The LD50 was calculated according to the method of Litchfield JT Jr., and Wilcoxon F, JPET 96:99, 1949.

Results and discussion

Mortality:

Three rats died at 5.0 g/kg; seven rats died at 7.12 g/kg and all ten rats died following a dose of 10.14 g/kg. There were no deaths at 3.51 g/kg.

Clinical signs:

Lethargy and ptosis were seen at all four dose levels while ataxia and piloerection were only seen at the three highest levels. Other toxic signs, prostration, flaccid muscle tone, emaciation, tachypnea, diarrhoea, chromorhinorrhea and chromodacryorrhea were also noted at the highest levels at various times during the study.

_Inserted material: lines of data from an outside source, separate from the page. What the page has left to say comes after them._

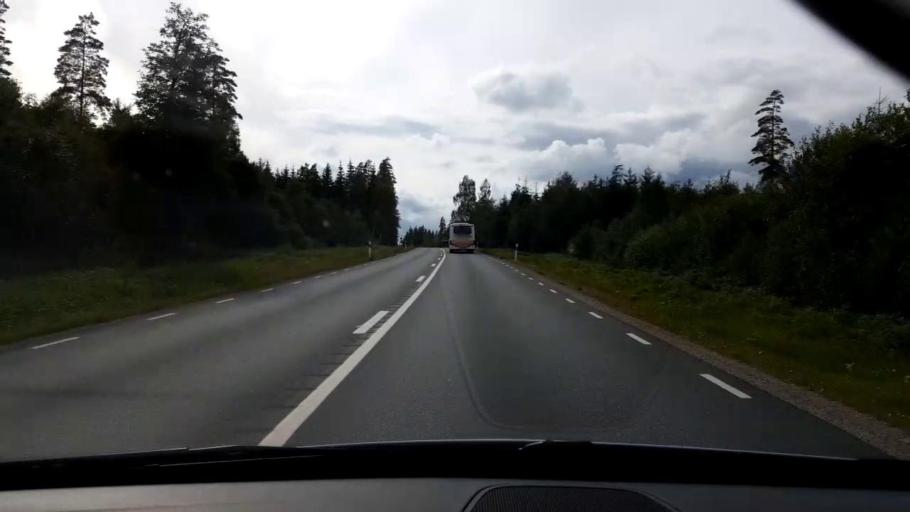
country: SE
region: Joenkoeping
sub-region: Savsjo Kommun
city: Saevsjoe
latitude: 57.3926
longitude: 14.7499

Applicant's summary and conclusion

Interpretation of results:

not classified

Remarks:

Migrated information Criteria used for interpretation of results: EU

Conclusions:

The acute oral LD50 of pseudocumene was 6000 mg/kg of body weight.

Executive summary:

Four groups of ten male rats were dosed orally with 98%+ Pseudocumene at levels of 3.51, 5.0, 7.12 and 10.14 g/kg of body weight. The LD50 calculated from these data was 6.0 g/kg. Lethargy and ptosis were seen at all four dose levels while ataxia and piloerection were only seen at the three highest levels. Other toxic signs, prostration, flaccid muscle tone, emaciation, tachypnea, diarrhoea,chromorhinorrhea and chromodacryorrhea were also noted at the highest levels at various times during the study.